Page-level text extractions:
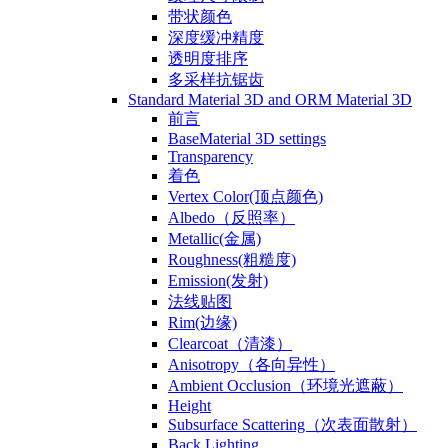
带状颜色
深度缓冲精度
透明度排序
多采样抗锯齿
Standard Material 3D and ORM Material 3D
前言
BaseMaterial 3D settings
Transparency
着色
Vertex Color(顶点颜色)
Albedo（反照率）
Metallic(金属)
Roughness(粗糙度)
Emission(发射)
法线贴图
Rim(边缘)
Clearcoat（清漆）
Anisotropy（各向异性）
Ambient Occlusion（环境光遮蔽）
Height
Subsurface Scattering（次表面散射）
Back Lighting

Work instruction → Once the line that contains "Roughness(粗糙度)" is found, please give it again exactly, along with each line that comes after it, through the last line of the entries.

Exercise solution →
Roughness(粗糙度)
Emission(发射)
法线贴图
Rim(边缘)
Clearcoat（清漆）
Anisotropy（各向异性）
Ambient Occlusion（环境光遮蔽）
Height
Subsurface Scattering（次表面散射）
Back Lighting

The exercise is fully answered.